◆ **WHAT IS EXPECTED**
Look for "Markers" in each line of the records, and copy the lines that have it.

Segment Open

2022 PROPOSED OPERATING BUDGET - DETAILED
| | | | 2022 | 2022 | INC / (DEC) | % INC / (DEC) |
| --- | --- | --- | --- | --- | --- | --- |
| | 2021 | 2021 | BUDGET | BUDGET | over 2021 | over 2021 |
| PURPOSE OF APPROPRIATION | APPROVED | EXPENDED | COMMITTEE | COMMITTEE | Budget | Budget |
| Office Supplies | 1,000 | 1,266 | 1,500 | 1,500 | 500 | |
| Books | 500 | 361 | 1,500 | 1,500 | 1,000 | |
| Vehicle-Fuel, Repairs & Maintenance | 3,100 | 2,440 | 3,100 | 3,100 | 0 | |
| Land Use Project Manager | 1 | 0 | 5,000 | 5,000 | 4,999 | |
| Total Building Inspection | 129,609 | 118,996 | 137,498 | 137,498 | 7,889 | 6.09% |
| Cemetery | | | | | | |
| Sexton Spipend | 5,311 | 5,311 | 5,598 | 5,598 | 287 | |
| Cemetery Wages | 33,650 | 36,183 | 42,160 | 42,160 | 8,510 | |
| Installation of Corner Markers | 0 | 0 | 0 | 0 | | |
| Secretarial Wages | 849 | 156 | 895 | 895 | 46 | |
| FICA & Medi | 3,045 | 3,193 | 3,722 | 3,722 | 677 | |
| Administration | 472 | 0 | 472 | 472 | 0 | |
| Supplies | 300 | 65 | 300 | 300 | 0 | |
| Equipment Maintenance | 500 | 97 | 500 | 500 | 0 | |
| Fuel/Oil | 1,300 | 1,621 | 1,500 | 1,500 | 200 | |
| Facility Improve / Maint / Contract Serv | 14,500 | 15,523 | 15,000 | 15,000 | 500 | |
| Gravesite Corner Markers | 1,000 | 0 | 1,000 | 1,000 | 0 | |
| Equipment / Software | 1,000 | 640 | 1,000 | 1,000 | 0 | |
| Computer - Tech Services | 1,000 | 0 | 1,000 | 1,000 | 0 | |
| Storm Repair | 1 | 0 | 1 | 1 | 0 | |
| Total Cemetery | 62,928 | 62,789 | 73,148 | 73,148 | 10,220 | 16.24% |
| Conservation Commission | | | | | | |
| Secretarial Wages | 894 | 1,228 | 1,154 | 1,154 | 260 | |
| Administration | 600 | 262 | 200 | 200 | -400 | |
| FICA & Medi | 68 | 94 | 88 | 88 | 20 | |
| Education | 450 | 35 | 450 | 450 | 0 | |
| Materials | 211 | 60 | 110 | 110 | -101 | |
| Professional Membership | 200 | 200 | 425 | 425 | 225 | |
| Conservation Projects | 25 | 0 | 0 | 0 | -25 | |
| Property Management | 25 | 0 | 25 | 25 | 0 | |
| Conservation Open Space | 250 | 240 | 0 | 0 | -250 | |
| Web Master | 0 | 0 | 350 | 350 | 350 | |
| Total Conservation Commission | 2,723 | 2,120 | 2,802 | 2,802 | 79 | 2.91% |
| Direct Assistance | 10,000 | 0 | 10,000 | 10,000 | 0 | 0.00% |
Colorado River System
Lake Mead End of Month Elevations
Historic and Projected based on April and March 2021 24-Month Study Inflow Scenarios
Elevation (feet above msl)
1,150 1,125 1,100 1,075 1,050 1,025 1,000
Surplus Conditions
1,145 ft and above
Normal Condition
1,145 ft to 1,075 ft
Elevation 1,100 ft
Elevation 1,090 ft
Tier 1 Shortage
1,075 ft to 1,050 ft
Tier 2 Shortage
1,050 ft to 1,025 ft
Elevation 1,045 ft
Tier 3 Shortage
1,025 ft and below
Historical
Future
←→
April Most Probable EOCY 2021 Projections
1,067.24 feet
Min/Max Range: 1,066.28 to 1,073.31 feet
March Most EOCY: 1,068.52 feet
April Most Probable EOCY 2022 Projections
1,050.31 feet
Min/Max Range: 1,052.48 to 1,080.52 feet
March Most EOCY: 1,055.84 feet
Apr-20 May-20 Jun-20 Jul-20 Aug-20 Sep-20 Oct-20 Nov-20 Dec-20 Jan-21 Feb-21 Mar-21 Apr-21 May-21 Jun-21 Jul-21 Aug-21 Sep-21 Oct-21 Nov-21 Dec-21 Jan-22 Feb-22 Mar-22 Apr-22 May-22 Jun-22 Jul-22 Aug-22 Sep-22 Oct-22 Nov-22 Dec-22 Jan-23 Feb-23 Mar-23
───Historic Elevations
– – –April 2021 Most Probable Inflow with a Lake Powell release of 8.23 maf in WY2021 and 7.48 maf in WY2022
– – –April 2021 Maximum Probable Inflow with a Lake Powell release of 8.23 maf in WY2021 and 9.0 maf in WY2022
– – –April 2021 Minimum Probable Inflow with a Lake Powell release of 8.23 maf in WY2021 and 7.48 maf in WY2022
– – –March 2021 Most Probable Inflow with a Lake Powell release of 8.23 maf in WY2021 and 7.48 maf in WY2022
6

Segment Closed

◆ **RESULT**
| Installation of Corner Markers | 0 | 0 | 0 | 0 | | |
| Gravesite Corner Markers | 1,000 | 0 | 1,000 | 1,000 | 0 | |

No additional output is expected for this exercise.